Hillbilly Elegy, J.D. Vance’s bestselling 2016 memoir about growing up in rural Ohio, was often touted as a work of sociology that illuminated the white underclass that was thought to comprise Donald Trump’s base. For readers discomforted by Trump’s rise, particularly liberals, Hillbilly Elegy provided what The New York Times called a “compassionate, discerning” examination into the root causes of Trump’s appeal. But there was a limit to Vance’s compassion for his former neighbors. Hillbillies had been left behind, sure, but his book implied that the bigger problem was a lack of discipline: Having come to rely on welfare checks, they spent too much and worked too little. Vance’s Appalachia was long on handouts and short on bootstraps.
But Hillbilly Elegy was also a political memoir. One can see it as a white, rural, Republican take on Barack Obama’s Dreams From My Father—a compelling introduction to a rising star. It advanced themes that would become the foundation of a hypothetical political campaign: distrust of the elites in both parties but, above all, an insistence on thrift and personal responsibility. Published weeks before Trump accepted the GOP’s nomination in Cleveland, the book was a subtler version of a bet many Republicans were making: that Trump’s idiosyncratic take on populism would badly fail. When it did, Vance would be poised to benefit.
Oops. Five years later, and just days since launching a Senate campaign in Ohio, Vance is backtracking faster than Willie Mays. In an attempt to salvage his budding political career, the man who in 2016 said, “Trump is unfit for our nation’s highest office,” has gone on an apology tour to renounce his past opinions. “Like a lot of people, I criticized Trump back in 2016,” Vance said Monday on—where else?—Fox News. “And I ask folks not to judge me based on what I said in 2016, because I’ve been very open that I did say those critical things and I regret them, and I regret being wrong about the guy.”
Vance’s groveling is as necessary as it is humiliating.
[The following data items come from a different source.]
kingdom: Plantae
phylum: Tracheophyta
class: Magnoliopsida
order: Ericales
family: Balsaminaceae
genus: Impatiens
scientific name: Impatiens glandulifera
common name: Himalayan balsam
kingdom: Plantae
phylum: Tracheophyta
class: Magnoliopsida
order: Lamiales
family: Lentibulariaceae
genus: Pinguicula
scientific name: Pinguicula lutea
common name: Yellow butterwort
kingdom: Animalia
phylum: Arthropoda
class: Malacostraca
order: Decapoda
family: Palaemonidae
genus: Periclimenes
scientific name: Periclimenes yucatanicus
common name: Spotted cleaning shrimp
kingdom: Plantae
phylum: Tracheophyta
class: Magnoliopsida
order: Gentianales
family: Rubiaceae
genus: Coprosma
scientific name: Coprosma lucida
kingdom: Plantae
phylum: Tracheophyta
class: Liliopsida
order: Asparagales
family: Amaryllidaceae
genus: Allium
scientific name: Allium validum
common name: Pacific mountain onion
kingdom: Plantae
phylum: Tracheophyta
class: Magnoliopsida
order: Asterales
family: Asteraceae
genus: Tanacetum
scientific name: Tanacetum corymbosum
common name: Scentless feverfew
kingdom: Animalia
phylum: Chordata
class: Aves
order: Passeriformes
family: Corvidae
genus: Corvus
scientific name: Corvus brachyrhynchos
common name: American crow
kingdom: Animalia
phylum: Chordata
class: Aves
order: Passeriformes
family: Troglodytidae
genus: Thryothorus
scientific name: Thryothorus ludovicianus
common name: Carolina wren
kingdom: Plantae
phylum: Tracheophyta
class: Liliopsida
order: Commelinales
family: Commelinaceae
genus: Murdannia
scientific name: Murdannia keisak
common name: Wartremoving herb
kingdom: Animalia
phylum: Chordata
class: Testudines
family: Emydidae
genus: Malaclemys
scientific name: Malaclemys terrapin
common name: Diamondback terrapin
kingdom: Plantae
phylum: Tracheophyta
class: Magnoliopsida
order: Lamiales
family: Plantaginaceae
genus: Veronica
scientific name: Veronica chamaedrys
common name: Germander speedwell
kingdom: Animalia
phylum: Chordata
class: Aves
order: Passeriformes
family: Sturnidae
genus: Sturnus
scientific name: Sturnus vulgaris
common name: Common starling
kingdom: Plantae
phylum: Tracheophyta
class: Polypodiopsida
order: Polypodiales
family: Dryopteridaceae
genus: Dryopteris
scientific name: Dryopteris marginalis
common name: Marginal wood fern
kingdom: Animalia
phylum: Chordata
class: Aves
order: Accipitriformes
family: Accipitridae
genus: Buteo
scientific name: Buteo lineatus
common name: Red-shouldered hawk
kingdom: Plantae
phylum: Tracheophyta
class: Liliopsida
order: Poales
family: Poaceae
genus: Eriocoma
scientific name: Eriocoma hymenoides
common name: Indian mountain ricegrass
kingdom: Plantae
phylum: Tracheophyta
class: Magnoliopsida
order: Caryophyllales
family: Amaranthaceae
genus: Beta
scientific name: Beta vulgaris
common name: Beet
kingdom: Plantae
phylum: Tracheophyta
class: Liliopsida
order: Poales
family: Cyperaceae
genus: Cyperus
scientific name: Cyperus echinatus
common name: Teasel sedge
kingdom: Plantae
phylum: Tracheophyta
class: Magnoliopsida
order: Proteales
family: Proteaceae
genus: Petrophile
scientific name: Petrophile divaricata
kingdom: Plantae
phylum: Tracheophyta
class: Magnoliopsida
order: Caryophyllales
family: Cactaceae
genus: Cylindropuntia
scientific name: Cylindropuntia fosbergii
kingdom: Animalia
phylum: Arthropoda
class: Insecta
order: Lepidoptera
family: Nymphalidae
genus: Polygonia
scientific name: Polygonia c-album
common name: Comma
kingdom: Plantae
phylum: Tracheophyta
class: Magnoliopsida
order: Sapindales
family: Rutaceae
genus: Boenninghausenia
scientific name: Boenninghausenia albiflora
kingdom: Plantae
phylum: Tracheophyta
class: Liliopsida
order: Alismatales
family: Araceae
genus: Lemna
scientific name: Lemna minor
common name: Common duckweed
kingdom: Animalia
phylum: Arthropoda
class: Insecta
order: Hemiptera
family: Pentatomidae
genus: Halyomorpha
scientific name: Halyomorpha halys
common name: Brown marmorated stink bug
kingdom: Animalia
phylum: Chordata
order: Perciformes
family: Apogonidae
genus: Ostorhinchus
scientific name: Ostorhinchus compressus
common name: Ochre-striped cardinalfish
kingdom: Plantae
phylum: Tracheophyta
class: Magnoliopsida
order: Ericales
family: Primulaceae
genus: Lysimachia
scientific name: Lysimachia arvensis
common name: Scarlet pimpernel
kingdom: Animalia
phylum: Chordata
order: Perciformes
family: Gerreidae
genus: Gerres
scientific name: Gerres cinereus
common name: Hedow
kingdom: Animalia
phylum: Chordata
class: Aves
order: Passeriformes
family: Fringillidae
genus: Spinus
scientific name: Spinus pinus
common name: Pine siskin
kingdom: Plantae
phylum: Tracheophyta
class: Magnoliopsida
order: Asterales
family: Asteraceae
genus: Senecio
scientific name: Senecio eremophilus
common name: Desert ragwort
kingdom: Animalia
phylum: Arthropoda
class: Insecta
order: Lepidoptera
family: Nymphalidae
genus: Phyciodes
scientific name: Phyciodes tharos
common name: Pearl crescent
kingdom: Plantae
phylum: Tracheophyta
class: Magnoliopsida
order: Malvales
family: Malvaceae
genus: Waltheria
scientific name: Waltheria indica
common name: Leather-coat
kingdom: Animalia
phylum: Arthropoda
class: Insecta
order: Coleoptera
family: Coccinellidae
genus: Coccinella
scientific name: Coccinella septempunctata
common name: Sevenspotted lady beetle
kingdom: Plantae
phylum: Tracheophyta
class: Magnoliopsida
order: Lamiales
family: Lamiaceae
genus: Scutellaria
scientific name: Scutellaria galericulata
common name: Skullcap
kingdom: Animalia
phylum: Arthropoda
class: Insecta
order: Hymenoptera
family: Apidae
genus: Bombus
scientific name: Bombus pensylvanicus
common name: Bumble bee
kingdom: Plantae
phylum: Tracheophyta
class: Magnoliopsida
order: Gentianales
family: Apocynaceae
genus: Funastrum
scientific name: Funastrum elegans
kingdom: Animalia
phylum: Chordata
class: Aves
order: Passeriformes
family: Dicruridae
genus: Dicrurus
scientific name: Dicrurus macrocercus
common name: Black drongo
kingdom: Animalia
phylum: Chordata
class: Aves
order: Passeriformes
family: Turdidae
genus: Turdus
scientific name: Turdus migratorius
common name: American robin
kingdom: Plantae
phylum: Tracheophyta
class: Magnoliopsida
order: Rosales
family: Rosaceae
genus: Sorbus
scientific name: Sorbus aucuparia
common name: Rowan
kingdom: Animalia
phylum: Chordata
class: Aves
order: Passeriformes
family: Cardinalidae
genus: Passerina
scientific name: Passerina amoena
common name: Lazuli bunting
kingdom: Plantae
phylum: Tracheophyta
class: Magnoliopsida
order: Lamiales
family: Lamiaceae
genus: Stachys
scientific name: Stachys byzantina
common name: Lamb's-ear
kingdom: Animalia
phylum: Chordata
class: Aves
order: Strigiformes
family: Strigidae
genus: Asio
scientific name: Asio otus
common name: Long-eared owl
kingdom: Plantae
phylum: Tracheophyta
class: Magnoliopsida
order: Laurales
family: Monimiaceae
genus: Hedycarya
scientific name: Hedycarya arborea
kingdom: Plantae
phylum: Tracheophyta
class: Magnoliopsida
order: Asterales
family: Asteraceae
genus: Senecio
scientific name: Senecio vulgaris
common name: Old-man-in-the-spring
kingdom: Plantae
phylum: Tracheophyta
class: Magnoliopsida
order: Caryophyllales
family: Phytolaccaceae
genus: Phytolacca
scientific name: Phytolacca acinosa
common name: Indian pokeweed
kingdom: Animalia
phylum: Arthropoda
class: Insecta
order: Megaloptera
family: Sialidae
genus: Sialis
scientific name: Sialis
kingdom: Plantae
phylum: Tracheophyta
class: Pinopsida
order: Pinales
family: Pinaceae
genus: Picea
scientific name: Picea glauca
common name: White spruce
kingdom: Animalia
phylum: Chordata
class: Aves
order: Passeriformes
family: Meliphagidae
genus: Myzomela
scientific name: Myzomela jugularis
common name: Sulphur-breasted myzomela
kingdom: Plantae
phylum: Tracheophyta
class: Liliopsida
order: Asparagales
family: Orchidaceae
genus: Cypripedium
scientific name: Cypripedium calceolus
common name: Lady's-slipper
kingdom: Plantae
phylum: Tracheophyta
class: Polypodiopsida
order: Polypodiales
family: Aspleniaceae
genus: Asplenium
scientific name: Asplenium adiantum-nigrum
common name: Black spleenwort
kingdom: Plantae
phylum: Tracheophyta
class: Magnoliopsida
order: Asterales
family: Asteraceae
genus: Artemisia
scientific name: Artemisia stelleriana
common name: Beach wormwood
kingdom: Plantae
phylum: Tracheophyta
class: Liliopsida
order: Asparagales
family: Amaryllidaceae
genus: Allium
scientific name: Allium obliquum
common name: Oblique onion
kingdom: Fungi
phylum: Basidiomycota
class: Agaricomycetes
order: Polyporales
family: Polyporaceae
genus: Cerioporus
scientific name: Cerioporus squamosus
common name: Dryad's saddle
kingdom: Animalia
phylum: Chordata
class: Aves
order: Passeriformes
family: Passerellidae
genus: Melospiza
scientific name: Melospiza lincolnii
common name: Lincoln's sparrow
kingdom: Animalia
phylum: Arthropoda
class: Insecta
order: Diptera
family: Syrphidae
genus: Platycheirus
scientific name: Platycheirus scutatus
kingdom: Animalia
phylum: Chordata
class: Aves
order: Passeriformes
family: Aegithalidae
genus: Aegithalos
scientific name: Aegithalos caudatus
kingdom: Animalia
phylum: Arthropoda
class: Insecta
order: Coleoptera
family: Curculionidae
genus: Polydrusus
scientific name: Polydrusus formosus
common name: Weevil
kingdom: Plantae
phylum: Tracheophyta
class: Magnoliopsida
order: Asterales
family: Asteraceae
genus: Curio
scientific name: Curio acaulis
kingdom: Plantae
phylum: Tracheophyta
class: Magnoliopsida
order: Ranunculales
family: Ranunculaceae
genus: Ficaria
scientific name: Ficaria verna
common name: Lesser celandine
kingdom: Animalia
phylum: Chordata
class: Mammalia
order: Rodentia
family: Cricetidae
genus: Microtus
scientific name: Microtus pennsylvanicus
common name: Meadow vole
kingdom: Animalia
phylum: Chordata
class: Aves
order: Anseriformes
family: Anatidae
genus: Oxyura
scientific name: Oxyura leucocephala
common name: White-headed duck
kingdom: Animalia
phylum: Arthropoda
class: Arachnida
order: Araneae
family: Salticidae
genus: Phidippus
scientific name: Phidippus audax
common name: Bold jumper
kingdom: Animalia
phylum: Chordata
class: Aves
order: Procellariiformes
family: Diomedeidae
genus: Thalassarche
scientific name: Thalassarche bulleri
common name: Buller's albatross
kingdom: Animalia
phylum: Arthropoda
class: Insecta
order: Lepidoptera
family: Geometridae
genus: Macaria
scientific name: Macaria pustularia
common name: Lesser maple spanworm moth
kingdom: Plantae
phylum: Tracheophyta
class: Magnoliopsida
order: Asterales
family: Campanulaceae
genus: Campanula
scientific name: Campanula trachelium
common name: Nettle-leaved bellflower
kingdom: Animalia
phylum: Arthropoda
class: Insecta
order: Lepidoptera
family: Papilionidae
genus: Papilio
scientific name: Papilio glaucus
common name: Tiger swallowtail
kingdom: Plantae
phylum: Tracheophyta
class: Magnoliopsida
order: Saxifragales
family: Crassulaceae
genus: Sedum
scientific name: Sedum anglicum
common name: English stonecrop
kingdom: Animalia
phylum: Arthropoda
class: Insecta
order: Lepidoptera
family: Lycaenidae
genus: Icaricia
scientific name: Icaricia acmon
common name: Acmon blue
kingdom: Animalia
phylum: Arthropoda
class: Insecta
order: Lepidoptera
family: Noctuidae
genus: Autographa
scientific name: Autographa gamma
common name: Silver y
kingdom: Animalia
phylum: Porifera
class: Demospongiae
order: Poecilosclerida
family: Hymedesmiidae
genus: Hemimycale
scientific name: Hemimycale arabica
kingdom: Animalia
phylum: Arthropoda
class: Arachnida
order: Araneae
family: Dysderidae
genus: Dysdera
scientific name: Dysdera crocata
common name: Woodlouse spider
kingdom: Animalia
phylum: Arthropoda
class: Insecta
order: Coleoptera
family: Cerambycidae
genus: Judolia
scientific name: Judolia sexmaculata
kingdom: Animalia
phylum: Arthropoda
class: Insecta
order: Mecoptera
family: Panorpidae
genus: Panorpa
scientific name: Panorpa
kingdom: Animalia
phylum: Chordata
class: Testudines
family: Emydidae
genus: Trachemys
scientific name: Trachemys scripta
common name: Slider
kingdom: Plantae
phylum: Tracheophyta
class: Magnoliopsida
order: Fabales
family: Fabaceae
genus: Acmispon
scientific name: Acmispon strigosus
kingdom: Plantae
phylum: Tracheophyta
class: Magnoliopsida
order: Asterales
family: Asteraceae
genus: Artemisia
Trump, of course, did not fail in 2016, and the Republican Party has become even more Trumpist in the wake of his 2020 defeat, thus obliterating the ostensible foundation of Vance’s political career. So Vance is determined to show Republicans in general, and Trump specifically, that he’s engorging himself on humble pie. “I’m not just a flip-flopper, I’m a flip-flop-flipper on Trump,” he told Time magazine’s Molly Ball for a profile published on Wednesday.
Vance is also trying to graft his Hillbilly Elegy message onto Trump’s, suggesting that he was right all along—not about Trump, perhaps, but about the people who supported Trump. He pointed Ball to his memoir and commentary in 2016, saying, “I sort of got Trump’s issues from the beginning. I just thought that this guy was not serious and was not going to be able to really make progress on the issues I cared about.”
In reality, Vance is behind the times. His apologies this week resemble those from Republicans in the early days of the Trump era, once they realized he would win the nomination. But unthinking fealty to Trump alone may not cut it anymore, at least not in the race to fill the seat of retiring Ohio Senator Rob Portman. The large, chaotic Republican field is full of rabid Trumpers and led by Josh Mandel, a mask-burning former state treasurer who has suggested that Dr. Anthony Fauci should be in prison. The latest, most important loyalty test is whether the 2020 election was stolen. Mandel says it was; Vance won’t go that far, though he will say that it was “unfair.”
“There were some bad apples on January 6, very clearly, but most of the people there were actually super peaceful,” Vance told Time. This is what passes for nuance in the Republican Party these days. It’s also, politically speaking, a recipe for disaster; only devotion to the dominant narrative—that the violent insurrection at the Capitol was actually completely peaceful and righteous—will do.
Vance was right in 2016 when he said Trump was “unfit” for office and that his attacks on immigrants and Muslims were “reprehensible.” Four years of the Trump presidency only cemented those truths. But Vance was also wrong about the future of the GOP and, more importantly, the Trump voters whom he claimed to understand so well. Vance thought the Republican Party would return to its folksy denouncements of the greedy, lazy poor. Instead, it has continued to grow more authoritarian and openly racist.
Now, in the hopes of courting those very voters, Vance is disavowing the most sensible political opinions he’s ever uttered. But unless he’s willing to go all-in on Trump—to join the race to the bottom of Republican degeneracy—he had better have a backup plan in case a Senate seat isn’t in the cards. Maybe he could write a sequel to Hillbilly Elegy. Working title: The Audacity of Desperation.